TASK DETAILS => Copy out word for word the lines starting with the one that contains "Consider the image." and going on through the one that contains "Answer: to the viewer's right", and nothing else from the items below.

DATA FOR ANALYSIS =>
============

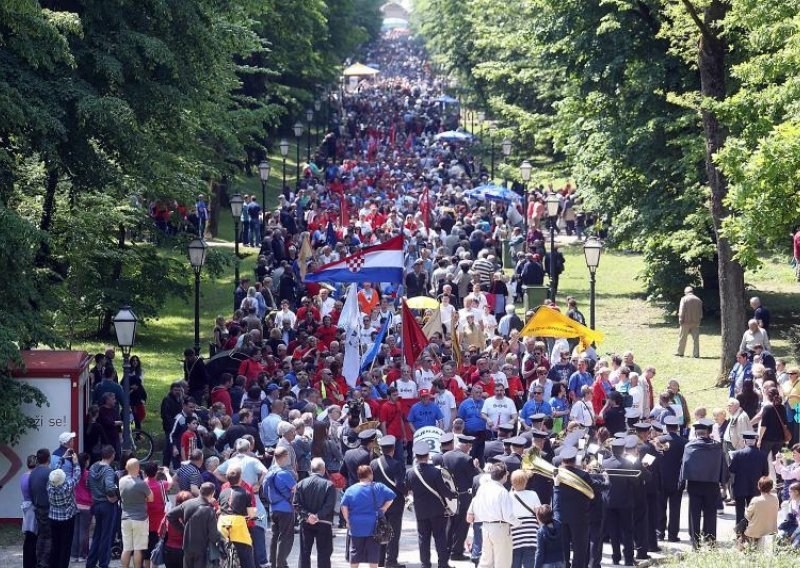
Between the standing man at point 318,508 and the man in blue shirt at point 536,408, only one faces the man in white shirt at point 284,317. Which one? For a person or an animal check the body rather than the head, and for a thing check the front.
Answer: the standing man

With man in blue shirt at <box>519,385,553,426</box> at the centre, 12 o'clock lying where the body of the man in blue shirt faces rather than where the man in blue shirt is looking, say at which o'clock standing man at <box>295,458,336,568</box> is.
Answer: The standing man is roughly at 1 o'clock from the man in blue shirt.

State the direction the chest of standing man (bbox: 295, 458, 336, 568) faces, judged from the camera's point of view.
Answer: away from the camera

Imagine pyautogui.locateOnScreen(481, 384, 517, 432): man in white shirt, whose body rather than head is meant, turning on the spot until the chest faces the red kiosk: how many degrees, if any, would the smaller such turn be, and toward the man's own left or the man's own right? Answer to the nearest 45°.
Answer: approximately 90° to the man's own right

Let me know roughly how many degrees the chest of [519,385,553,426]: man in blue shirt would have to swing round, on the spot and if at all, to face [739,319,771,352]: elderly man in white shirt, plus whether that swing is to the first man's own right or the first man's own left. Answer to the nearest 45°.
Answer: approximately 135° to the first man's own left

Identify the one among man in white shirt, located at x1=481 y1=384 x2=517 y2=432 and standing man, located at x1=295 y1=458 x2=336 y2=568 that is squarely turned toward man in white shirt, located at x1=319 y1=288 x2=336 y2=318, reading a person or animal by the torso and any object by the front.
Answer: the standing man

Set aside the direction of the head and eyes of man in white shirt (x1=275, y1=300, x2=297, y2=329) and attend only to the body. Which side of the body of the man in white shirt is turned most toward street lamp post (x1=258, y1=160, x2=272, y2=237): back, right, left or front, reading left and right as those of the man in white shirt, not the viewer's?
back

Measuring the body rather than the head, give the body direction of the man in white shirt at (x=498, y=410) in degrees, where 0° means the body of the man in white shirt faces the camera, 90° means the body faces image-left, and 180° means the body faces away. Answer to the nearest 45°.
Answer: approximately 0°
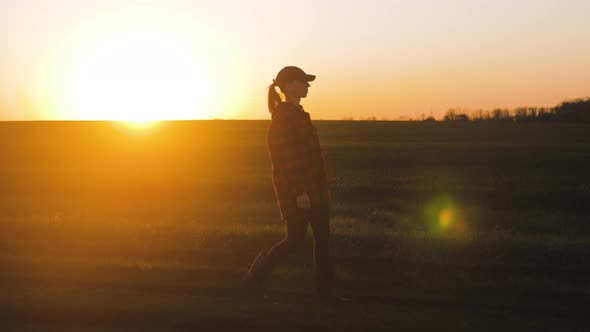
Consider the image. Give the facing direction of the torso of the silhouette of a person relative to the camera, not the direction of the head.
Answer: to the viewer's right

============

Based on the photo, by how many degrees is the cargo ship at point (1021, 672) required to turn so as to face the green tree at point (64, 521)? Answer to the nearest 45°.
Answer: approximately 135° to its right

============

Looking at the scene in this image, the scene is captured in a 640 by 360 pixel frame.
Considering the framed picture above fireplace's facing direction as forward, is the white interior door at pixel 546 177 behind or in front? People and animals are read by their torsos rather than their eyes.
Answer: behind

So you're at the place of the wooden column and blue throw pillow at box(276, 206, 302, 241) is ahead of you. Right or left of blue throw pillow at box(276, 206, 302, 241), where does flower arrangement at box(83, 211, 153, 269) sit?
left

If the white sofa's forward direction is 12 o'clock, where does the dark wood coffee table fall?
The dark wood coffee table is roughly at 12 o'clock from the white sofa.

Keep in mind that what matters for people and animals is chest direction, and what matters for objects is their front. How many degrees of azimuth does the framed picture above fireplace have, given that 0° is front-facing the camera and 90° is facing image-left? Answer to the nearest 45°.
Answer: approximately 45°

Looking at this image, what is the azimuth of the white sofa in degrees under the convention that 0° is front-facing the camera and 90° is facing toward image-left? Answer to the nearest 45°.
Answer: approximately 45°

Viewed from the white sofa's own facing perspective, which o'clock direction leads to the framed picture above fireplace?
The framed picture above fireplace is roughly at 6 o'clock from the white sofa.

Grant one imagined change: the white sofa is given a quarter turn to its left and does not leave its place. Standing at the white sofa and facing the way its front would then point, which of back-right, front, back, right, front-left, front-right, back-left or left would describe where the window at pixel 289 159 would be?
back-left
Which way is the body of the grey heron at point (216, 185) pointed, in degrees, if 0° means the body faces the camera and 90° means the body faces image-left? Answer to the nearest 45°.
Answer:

============

EXERCISE RESPONSE =>
Consider the image. Give the facing direction of the torso of the silhouette of a person relative to the camera, not the direction of the head.
Answer: to the viewer's right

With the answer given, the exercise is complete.